··· DOCUMENT EXCERPT ···

I have two strings like below –
1)500 Rahway Avenue, Westfield, NJ 07090
2)910 N Harbor Drive, San Diego CA 92101
Want to get 2 Expected output-
1)Westfield
2)San Diego
And
1)NJ
2)CA
I tried below approach for output NJ and CA –
s1.rsplit(" ")[-2]
But this is not the right approach.
Any help would be appreciated.
>Solution :
Assuming the city is placed right before the zip code and that zip code always has two capitals, then using a regular expression you could do it like this:
import re
s = """500 Rahway Avenue, Westfield, NJ 07090
910 N Harbor Drive, San Diego CA 92101"""
results = re.findall(r", ([^,]*),? ([A-Z]{2}\b)", s)
print(results)

···

STATED TASK:
Could you pick up the forum thread about extracting the city and state from street addresses right after its final line and carry it forward?

··· GIVEN INFORMATION ···

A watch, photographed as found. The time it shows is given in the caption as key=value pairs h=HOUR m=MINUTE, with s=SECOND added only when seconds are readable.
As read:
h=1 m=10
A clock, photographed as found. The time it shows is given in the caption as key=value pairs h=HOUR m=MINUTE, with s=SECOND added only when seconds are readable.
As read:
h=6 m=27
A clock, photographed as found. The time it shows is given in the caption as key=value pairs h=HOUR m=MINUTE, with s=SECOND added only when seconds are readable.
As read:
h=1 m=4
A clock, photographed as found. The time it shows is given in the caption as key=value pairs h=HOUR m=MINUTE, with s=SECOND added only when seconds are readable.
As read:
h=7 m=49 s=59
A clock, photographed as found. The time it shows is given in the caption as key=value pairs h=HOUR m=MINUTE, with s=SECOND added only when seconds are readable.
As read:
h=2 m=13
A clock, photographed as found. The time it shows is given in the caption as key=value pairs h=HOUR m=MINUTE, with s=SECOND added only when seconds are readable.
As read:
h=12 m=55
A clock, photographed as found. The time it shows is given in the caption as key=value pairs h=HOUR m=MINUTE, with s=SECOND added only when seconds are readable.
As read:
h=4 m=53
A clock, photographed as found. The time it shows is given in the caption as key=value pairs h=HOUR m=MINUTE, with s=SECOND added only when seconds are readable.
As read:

···
··· GIVEN INFORMATION ···

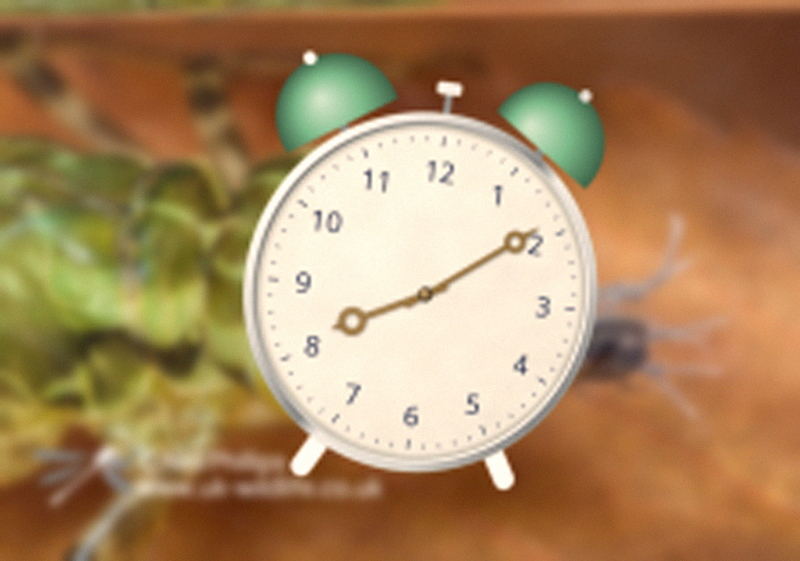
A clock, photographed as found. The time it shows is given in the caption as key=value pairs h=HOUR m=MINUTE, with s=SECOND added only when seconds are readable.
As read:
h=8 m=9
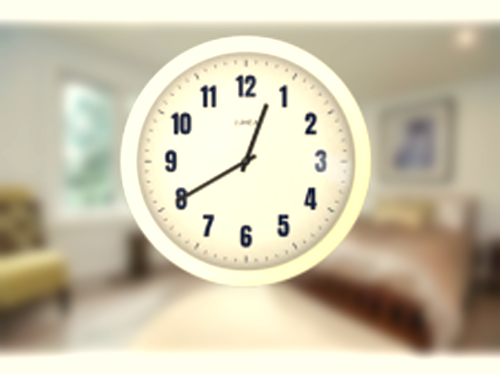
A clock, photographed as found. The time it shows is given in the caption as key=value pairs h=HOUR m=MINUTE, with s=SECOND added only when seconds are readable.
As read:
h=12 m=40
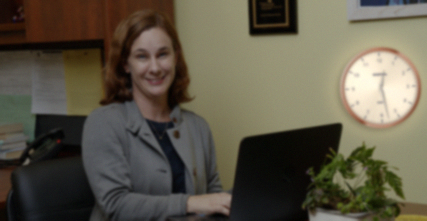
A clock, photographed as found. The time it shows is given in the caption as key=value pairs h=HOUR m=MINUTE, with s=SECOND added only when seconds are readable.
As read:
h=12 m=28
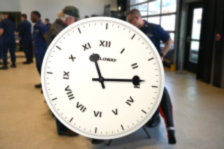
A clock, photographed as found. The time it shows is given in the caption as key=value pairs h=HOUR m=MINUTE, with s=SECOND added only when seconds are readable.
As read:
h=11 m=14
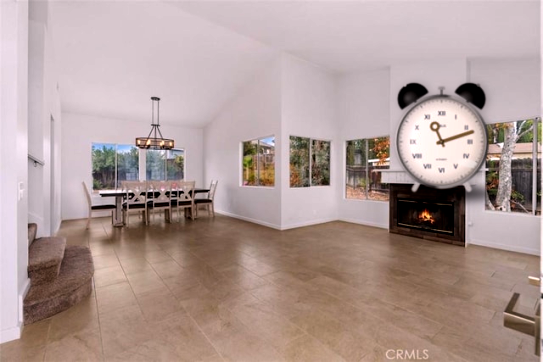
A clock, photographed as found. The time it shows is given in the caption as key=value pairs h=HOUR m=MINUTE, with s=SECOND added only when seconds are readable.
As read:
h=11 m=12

···

THE REPLY:
Output:
[('Westfield', 'NJ'), ('San Diego', 'CA')]
With the zip function you can turn that into a sequence of cities and of zipcodes:
cities, zipcodes = zip(*re.findall(r", ([^,]*),? ([A-Z]{2}\b)", s))
print(cities)
print(zipcodes)
Output:
('Westfield', 'San Diego')
('NJ', 'CA')
When you deal with separate strings for each line, you could also use that same regex as follows:
import re
lst = [
"500 Rahway Avenue, Westfield, NJ 07090",
"910 N Harbor Drive, San Diego CA 92101"
]
for s in lst:
city, zipcode = re.search(r", ([^,]*),? ([A-Z]{2}\b)", s).groups()
print(city, zipcode)